WHAT YOU HAVE TO DO -
Copy the records below exactly as they are written.

--------------------

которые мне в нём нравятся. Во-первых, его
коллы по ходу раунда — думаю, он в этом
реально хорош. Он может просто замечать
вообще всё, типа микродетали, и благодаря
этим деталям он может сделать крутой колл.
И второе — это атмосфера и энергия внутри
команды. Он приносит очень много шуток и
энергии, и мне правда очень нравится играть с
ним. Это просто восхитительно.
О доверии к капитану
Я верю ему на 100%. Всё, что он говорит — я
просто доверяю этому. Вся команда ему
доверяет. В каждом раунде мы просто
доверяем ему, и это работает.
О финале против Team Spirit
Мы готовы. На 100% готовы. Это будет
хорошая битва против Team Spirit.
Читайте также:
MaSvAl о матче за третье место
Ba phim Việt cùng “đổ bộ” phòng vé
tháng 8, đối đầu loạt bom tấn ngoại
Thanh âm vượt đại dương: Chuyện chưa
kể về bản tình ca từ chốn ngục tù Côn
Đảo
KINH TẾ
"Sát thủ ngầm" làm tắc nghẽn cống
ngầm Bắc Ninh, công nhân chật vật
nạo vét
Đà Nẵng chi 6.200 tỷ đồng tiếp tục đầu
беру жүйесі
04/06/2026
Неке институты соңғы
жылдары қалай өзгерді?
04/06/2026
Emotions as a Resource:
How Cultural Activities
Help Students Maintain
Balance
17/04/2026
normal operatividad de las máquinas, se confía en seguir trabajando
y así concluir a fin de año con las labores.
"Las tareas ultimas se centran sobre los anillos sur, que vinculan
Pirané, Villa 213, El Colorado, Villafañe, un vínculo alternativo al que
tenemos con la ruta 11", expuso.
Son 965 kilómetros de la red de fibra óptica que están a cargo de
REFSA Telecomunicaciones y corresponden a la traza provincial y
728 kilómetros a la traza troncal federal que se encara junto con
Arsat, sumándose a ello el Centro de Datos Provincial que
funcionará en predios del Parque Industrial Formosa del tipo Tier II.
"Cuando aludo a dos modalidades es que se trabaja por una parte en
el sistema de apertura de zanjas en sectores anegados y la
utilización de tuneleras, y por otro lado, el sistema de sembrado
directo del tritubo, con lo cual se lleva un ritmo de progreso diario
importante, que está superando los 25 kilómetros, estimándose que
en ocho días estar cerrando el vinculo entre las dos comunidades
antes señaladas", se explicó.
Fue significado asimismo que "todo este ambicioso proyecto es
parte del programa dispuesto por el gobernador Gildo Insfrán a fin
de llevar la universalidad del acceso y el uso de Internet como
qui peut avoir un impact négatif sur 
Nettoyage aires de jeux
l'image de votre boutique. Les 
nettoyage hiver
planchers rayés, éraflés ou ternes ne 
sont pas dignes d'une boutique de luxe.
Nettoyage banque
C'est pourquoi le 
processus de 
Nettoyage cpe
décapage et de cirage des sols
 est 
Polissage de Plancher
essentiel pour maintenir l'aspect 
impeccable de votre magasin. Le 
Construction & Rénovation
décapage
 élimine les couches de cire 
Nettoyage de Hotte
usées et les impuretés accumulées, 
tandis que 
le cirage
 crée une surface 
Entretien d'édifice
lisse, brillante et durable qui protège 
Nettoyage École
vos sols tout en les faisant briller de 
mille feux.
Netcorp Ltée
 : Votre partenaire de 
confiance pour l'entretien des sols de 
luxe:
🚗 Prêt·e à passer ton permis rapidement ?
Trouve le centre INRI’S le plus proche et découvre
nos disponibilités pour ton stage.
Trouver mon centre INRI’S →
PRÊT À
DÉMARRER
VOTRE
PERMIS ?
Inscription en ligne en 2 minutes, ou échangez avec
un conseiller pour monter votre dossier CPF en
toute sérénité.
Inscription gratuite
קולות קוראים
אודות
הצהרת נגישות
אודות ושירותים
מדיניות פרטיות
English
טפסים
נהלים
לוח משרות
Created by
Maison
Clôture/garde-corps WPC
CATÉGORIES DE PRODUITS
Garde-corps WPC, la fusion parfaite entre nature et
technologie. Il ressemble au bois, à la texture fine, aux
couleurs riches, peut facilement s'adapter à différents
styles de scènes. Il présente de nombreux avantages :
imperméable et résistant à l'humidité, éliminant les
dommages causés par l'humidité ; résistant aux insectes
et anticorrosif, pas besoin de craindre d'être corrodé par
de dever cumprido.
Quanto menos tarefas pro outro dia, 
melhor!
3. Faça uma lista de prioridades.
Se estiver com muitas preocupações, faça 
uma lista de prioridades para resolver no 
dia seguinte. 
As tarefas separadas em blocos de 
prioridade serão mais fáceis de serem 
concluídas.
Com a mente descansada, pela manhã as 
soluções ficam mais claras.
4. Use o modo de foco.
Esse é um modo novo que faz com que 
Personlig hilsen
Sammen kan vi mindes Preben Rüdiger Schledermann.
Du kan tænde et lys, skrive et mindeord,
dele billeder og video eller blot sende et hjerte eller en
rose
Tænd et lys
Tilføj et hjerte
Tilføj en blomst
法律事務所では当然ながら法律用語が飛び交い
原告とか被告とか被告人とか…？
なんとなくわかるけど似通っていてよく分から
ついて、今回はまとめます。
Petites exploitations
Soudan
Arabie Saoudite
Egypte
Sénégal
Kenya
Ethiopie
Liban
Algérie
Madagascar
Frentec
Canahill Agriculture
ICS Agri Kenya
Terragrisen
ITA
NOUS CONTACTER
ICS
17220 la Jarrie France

--------------------

SOLUTION -
которые мне в нём нравятся. Во-первых, его
коллы по ходу раунда — думаю, он в этом
реально хорош. Он может просто замечать
вообще всё, типа микродетали, и благодаря
этим деталям он может сделать крутой колл.
И второе — это атмосфера и энергия внутри
команды. Он приносит очень много шуток и
энергии, и мне правда очень нравится играть с
ним. Это просто восхитительно.
О доверии к капитану
Я верю ему на 100%. Всё, что он говорит — я
просто доверяю этому. Вся команда ему
доверяет. В каждом раунде мы просто
доверяем ему, и это работает.
О финале против Team Spirit
Мы готовы. На 100% готовы. Это будет
хорошая битва против Team Spirit.
Читайте также:
MaSvAl о матче за третье место
Ba phim Việt cùng “đổ bộ” phòng vé
tháng 8, đối đầu loạt bom tấn ngoại
Thanh âm vượt đại dương: Chuyện chưa
kể về bản tình ca từ chốn ngục tù Côn
Đảo
KINH TẾ
"Sát thủ ngầm" làm tắc nghẽn cống
ngầm Bắc Ninh, công nhân chật vật
nạo vét
Đà Nẵng chi 6.200 tỷ đồng tiếp tục đầu
беру жүйесі
04/06/2026
Неке институты соңғы
жылдары қалай өзгерді?
04/06/2026
Emotions as a Resource:
How Cultural Activities
Help Students Maintain
Balance
17/04/2026
normal operatividad de las máquinas, se confía en seguir trabajando
y así concluir a fin de año con las labores.
"Las tareas ultimas se centran sobre los anillos sur, que vinculan
Pirané, Villa 213, El Colorado, Villafañe, un vínculo alternativo al que
tenemos con la ruta 11", expuso.
Son 965 kilómetros de la red de fibra óptica que están a cargo de
REFSA Telecomunicaciones y corresponden a la traza provincial y
728 kilómetros a la traza troncal federal que se encara junto con
Arsat, sumándose a ello el Centro de Datos Provincial que
funcionará en predios del Parque Industrial Formosa del tipo Tier II.
"Cuando aludo a dos modalidades es que se trabaja por una parte en
el sistema de apertura de zanjas en sectores anegados y la
utilización de tuneleras, y por otro lado, el sistema de sembrado
directo del tritubo, con lo cual se lleva un ritmo de progreso diario
importante, que está superando los 25 kilómetros, estimándose que
en ocho días estar cerrando el vinculo entre las dos comunidades
antes señaladas", se explicó.
Fue significado asimismo que "todo este ambicioso proyecto es
parte del programa dispuesto por el gobernador Gildo Insfrán a fin
de llevar la universalidad del acceso y el uso de Internet como
qui peut avoir un impact négatif sur 
Nettoyage aires de jeux
l'image de votre boutique. Les 
nettoyage hiver
planchers rayés, éraflés ou ternes ne 
sont pas dignes d'une boutique de luxe.
Nettoyage banque
C'est pourquoi le 
processus de 
Nettoyage cpe
décapage et de cirage des sols
 est 
Polissage de Plancher
essentiel pour maintenir l'aspect 
impeccable de votre magasin. Le 
Construction & Rénovation
décapage
 élimine les couches de cire 
Nettoyage de Hotte
usées et les impuretés accumulées, 
tandis que 
le cirage
 crée une surface 
Entretien d'édifice
lisse, brillante et durable qui protège 
Nettoyage École
vos sols tout en les faisant briller de 
mille feux.
Netcorp Ltée
 : Votre partenaire de 
confiance pour l'entretien des sols de 
luxe:
🚗 Prêt·e à passer ton permis rapidement ?
Trouve le centre INRI’S le plus proche et découvre
nos disponibilités pour ton stage.
Trouver mon centre INRI’S →
PRÊT À
DÉMARRER
VOTRE
PERMIS ?
Inscription en ligne en 2 minutes, ou échangez avec
un conseiller pour monter votre dossier CPF en
toute sérénité.
Inscription gratuite
קולות קוראים
אודות
הצהרת נגישות
אודות ושירותים
מדיניות פרטיות
English
טפסים
נהלים
לוח משרות
Created by
Maison
Clôture/garde-corps WPC
CATÉGORIES DE PRODUITS
Garde-corps WPC, la fusion parfaite entre nature et
technologie. Il ressemble au bois, à la texture fine, aux
couleurs riches, peut facilement s'adapter à différents
styles de scènes. Il présente de nombreux avantages :
imperméable et résistant à l'humidité, éliminant les
dommages causés par l'humidité ; résistant aux insectes
et anticorrosif, pas besoin de craindre d'être corrodé par
de dever cumprido.
Quanto menos tarefas pro outro dia, 
melhor!
3. Faça uma lista de prioridades.
Se estiver com muitas preocupações, faça 
uma lista de prioridades para resolver no 
dia seguinte. 
As tarefas separadas em blocos de 
prioridade serão mais fáceis de serem 
concluídas.
Com a mente descansada, pela manhã as 
soluções ficam mais claras.
4. Use o modo de foco.
Esse é um modo novo que faz com que 
Personlig hilsen
Sammen kan vi mindes Preben Rüdiger Schledermann.
Du kan tænde et lys, skrive et mindeord,
dele billeder og video eller blot sende et hjerte eller en
rose
Tænd et lys
Tilføj et hjerte
Tilføj en blomst
法律事務所では当然ながら法律用語が飛び交い
原告とか被告とか被告人とか…？
なんとなくわかるけど似通っていてよく分から
ついて、今回はまとめます。
Petites exploitations
Soudan
Arabie Saoudite
Egypte
Sénégal
Kenya
Ethiopie
Liban
Algérie
Madagascar
Frentec
Canahill Agriculture
ICS Agri Kenya
Terragrisen
ITA
NOUS CONTACTER
ICS
17220 la Jarrie France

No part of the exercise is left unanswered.